Given data
--- START ---

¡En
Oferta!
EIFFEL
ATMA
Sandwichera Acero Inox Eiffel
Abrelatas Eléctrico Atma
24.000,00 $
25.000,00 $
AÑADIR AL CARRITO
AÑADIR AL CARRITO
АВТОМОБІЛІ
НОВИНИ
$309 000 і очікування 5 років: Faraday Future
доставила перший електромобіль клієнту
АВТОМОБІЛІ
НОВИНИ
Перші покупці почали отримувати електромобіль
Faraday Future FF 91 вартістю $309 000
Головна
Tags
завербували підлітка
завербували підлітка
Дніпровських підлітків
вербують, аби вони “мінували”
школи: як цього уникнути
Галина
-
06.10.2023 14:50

--- END ---

Exercise
All lines from the one with "25.000,00 $" through the end of the records need to be copied exactly, and no other lines.

Written answer
25.000,00 $
AÑADIR AL CARRITO
AÑADIR AL CARRITO
АВТОМОБІЛІ
НОВИНИ
$309 000 і очікування 5 років: Faraday Future
доставила перший електромобіль клієнту
АВТОМОБІЛІ
НОВИНИ
Перші покупці почали отримувати електромобіль
Faraday Future FF 91 вартістю $309 000
Головна
Tags
завербували підлітка
завербували підлітка
Дніпровських підлітків
вербують, аби вони “мінували”
школи: як цього уникнути
Галина
-
06.10.2023 14:50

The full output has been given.